Dataset entries:
══════════
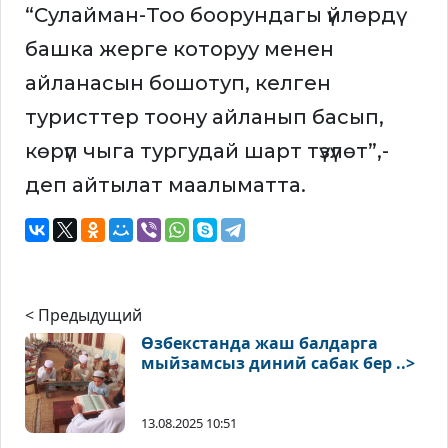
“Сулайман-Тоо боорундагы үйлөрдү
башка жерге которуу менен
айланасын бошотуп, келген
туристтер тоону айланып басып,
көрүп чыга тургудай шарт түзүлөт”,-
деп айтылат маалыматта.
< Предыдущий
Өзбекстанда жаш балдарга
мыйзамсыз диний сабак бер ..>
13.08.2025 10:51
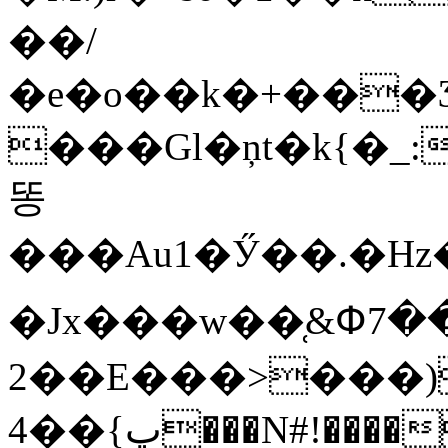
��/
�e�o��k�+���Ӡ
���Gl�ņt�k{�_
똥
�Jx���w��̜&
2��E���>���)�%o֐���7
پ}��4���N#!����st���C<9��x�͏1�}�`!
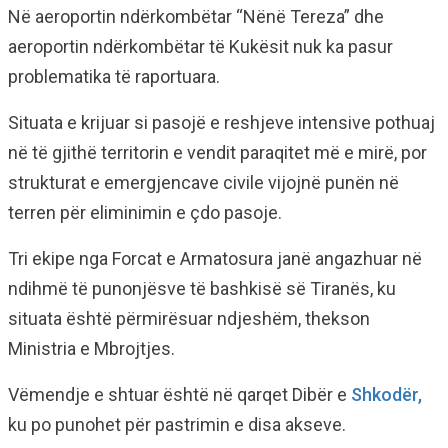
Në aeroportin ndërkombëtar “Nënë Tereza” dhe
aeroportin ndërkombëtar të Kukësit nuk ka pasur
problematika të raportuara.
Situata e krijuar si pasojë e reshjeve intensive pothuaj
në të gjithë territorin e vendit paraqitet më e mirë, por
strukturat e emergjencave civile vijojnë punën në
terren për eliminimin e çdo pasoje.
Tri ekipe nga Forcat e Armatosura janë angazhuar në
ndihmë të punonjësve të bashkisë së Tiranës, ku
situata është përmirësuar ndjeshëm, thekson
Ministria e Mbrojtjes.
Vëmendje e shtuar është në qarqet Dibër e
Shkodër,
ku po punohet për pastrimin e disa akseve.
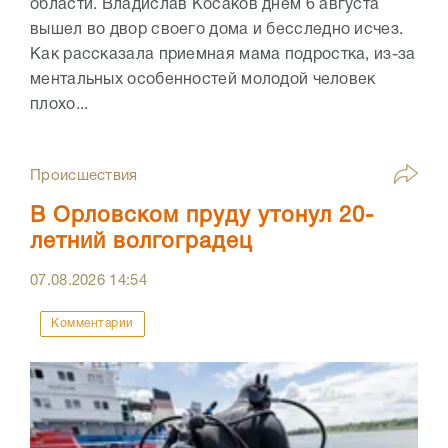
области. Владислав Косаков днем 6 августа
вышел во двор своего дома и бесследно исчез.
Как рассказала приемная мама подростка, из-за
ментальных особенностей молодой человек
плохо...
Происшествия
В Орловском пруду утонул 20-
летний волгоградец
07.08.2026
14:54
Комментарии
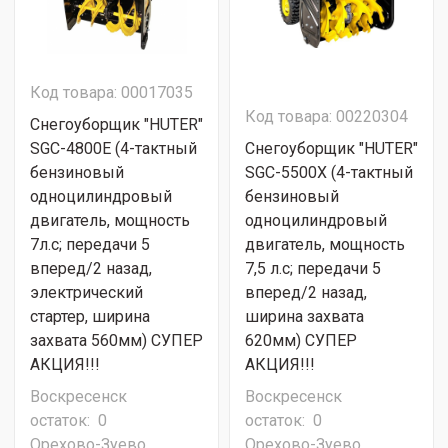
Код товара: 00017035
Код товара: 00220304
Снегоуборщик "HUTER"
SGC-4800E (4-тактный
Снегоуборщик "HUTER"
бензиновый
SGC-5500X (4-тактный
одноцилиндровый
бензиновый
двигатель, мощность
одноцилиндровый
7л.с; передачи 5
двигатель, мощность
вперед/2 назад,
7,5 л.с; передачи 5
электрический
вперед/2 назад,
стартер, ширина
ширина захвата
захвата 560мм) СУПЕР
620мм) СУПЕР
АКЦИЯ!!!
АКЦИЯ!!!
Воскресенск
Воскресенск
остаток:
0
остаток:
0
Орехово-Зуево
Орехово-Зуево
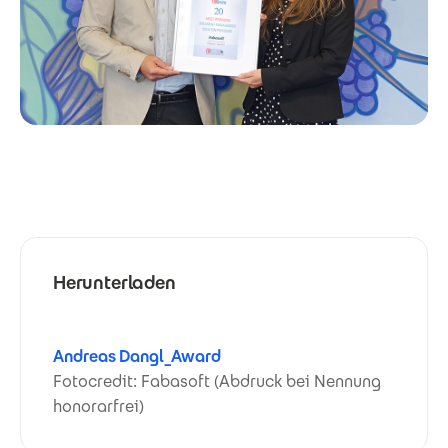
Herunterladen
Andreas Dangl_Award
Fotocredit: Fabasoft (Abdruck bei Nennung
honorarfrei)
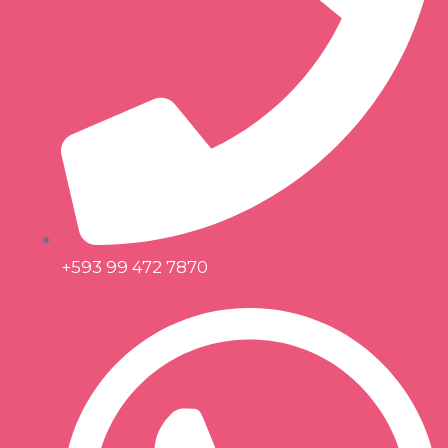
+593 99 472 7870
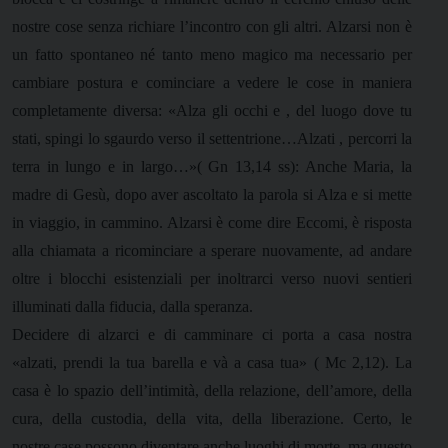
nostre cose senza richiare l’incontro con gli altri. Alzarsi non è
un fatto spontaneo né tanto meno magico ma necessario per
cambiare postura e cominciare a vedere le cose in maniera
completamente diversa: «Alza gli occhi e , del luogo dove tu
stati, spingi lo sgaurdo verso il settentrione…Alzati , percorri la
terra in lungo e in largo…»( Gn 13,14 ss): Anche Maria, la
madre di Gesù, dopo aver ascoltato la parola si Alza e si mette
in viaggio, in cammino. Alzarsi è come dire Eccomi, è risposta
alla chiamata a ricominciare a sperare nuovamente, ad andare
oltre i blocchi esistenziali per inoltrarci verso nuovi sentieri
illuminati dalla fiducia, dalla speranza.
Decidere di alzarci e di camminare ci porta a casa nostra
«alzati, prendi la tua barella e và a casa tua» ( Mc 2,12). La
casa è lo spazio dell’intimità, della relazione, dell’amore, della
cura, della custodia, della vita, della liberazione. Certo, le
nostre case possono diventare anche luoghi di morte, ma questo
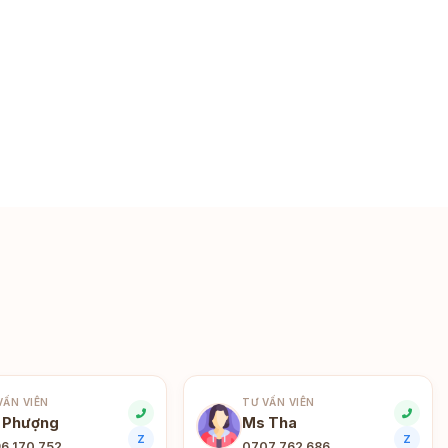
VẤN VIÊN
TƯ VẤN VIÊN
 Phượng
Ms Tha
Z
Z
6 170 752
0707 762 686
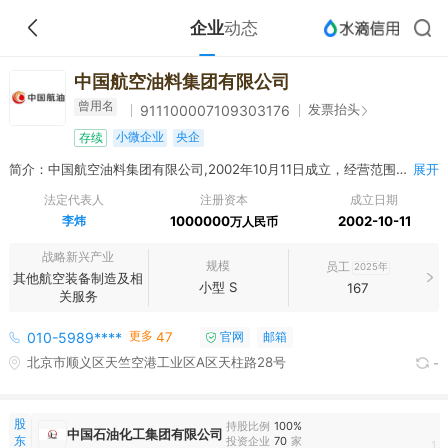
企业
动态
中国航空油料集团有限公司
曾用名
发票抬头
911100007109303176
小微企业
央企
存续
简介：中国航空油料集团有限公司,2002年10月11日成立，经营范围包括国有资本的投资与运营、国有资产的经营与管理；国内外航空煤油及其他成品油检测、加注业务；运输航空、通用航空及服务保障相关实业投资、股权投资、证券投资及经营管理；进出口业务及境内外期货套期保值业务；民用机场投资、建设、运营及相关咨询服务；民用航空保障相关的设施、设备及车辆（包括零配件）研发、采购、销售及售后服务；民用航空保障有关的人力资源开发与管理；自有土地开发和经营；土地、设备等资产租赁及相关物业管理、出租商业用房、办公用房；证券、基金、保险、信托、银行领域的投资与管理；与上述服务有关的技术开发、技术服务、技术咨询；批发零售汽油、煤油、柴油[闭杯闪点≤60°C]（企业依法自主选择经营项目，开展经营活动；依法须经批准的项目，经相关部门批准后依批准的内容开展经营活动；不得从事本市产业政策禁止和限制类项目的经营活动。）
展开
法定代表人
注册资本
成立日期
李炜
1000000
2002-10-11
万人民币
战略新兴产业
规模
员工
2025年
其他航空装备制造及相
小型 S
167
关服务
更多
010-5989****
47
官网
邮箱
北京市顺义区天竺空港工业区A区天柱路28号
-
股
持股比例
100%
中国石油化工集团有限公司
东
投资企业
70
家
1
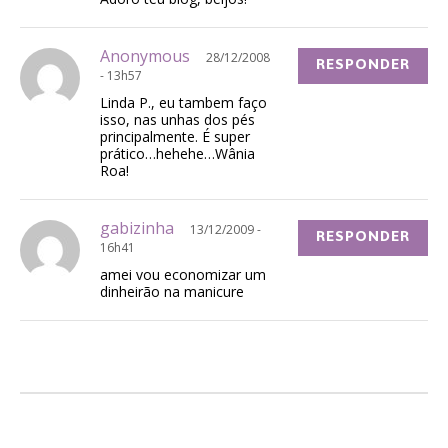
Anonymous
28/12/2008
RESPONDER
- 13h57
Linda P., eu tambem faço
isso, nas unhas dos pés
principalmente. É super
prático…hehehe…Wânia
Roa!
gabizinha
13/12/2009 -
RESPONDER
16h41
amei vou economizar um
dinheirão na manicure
══════════
TASK DESCRIPTION: Restate it all word for word: every record, no pictures.

YOUR SOLUTION:
“Сулайман-Тоо боорундагы үйлөрдү
башка жерге которуу менен
айланасын бошотуп, келген
туристтер тоону айланып басып,
көрүп чыга тургудай шарт түзүлөт”,-
деп айтылат маалыматта.
< Предыдущий
Өзбекстанда жаш балдарга
мыйзамсыз диний сабак бер ..>
13.08.2025 10:51
��/
�e�o��k�+���Ӡ
���Gl�ņt�k{�_
똥
�Jx���w��̜&
2��E���>���)�%o֐���7
پ}��4���N#!����st���C<9��x�͏1�}�`!
Në aeroportin ndërkombëtar “Nënë Tereza” dhe
aeroportin ndërkombëtar të Kukësit nuk ka pasur
problematika të raportuara.
Situata e krijuar si pasojë e reshjeve intensive pothuaj
në të gjithë territorin e vendit paraqitet më e mirë, por
strukturat e emergjencave civile vijojnë punën në
terren për eliminimin e çdo pasoje.
Tri ekipe nga Forcat e Armatosura janë angazhuar në
ndihmë të punonjësve të bashkisë së Tiranës, ku
situata është përmirësuar ndjeshëm, thekson
Ministria e Mbrojtjes.
Vëmendje e shtuar është në qarqet Dibër e
Shkodër,
ku po punohet për pastrimin e disa akseve.
области. Владислав Косаков днем 6 августа
вышел во двор своего дома и бесследно исчез.
Как рассказала приемная мама подростка, из-за
ментальных особенностей молодой человек
плохо...
Происшествия
В Орловском пруду утонул 20-
летний волгоградец
07.08.2026
14:54
Комментарии
Код товара: 00017035
Код товара: 00220304
Снегоуборщик "HUTER"
SGC-4800E (4-тактный
Снегоуборщик "HUTER"
бензиновый
SGC-5500X (4-тактный
одноцилиндровый
бензиновый
двигатель, мощность
одноцилиндровый
7л.с; передачи 5
двигатель, мощность
вперед/2 назад,
7,5 л.с; передачи 5
электрический
вперед/2 назад,
стартер, ширина
ширина захвата
захвата 560мм) СУПЕР
620мм) СУПЕР
АКЦИЯ!!!
АКЦИЯ!!!
Воскресенск
Воскресенск
остаток:
0
остаток:
0
Орехово-Зуево
Орехово-Зуево
Herunterladen
Andreas Dangl_Award
Fotocredit: Fabasoft (Abdruck bei Nennung
honorarfrei)
+593 99 472 7870
nostre cose senza richiare l’incontro con gli altri. Alzarsi non è
un fatto spontaneo né tanto meno magico ma necessario per
cambiare postura e cominciare a vedere le cose in maniera
completamente diversa: «Alza gli occhi e , del luogo dove tu
stati, spingi lo sgaurdo verso il settentrione…Alzati , percorri la
terra in lungo e in largo…»( Gn 13,14 ss): Anche Maria, la
madre di Gesù, dopo aver ascoltato la parola si Alza e si mette
in viaggio, in cammino. Alzarsi è come dire Eccomi, è risposta
alla chiamata a ricominciare a sperare nuovamente, ad andare
oltre i blocchi esistenziali per inoltrarci verso nuovi sentieri
illuminati dalla fiducia, dalla speranza.
Decidere di alzarci e di camminare ci porta a casa nostra
«alzati, prendi la tua barella e và a casa tua» ( Mc 2,12). La
casa è lo spazio dell’intimità, della relazione, dell’amore, della
cura, della custodia, della vita, della liberazione. Certo, le
nostre case possono diventare anche luoghi di morte, ma questo
VẤN VIÊN
TƯ VẤN VIÊN
 Phượng
Ms Tha
Z
Z
6 170 752
0707 762 686
企业
动态
中国航空油料集团有限公司
曾用名
发票抬头
911100007109303176
小微企业
央企
存续
简介：中国航空油料集团有限公司,2002年10月11日成立，经营范围包括国有资本的投资与运营、国有资产的经营与管理；国内外航空煤油及其他成品油检测、加注业务；运输航空、通用航空及服务保障相关实业投资、股权投资、证券投资及经营管理；进出口业务及境内外期货套期保值业务；民用机场投资、建设、运营及相关咨询服务；民用航空保障相关的设施、设备及车辆（包括零配件）研发、采购、销售及售后服务；民用航空保障有关的人力资源开发与管理；自有土地开发和经营；土地、设备等资产租赁及相关物业管理、出租商业用房、办公用房；证券、基金、保险、信托、银行领域的投资与管理；与上述服务有关的技术开发、技术服务、技术咨询；批发零售汽油、煤油、柴油[闭杯闪点≤60°C]（企业依法自主选择经营项目，开展经营活动；依法须经批准的项目，经相关部门批准后依批准的内容开展经营活动；不得从事本市产业政策禁止和限制类项目的经营活动。）
展开
法定代表人
注册资本
成立日期
李炜
1000000
2002-10-11
万人民币
战略新兴产业
规模
员工
2025年
其他航空装备制造及相
小型 S
167
关服务
更多
010-5989****
47
官网
邮箱
北京市顺义区天竺空港工业区A区天柱路28号
-
股
持股比例
100%
中国石油化工集团有限公司
东
投资企业
70
家
1
Anonymous
28/12/2008
RESPONDER
- 13h57
Linda P., eu tambem faço
isso, nas unhas dos pés
principalmente. É super
prático…hehehe…Wânia
Roa!
gabizinha
13/12/2009 -
RESPONDER
16h41
amei vou economizar um
dinheirão na manicure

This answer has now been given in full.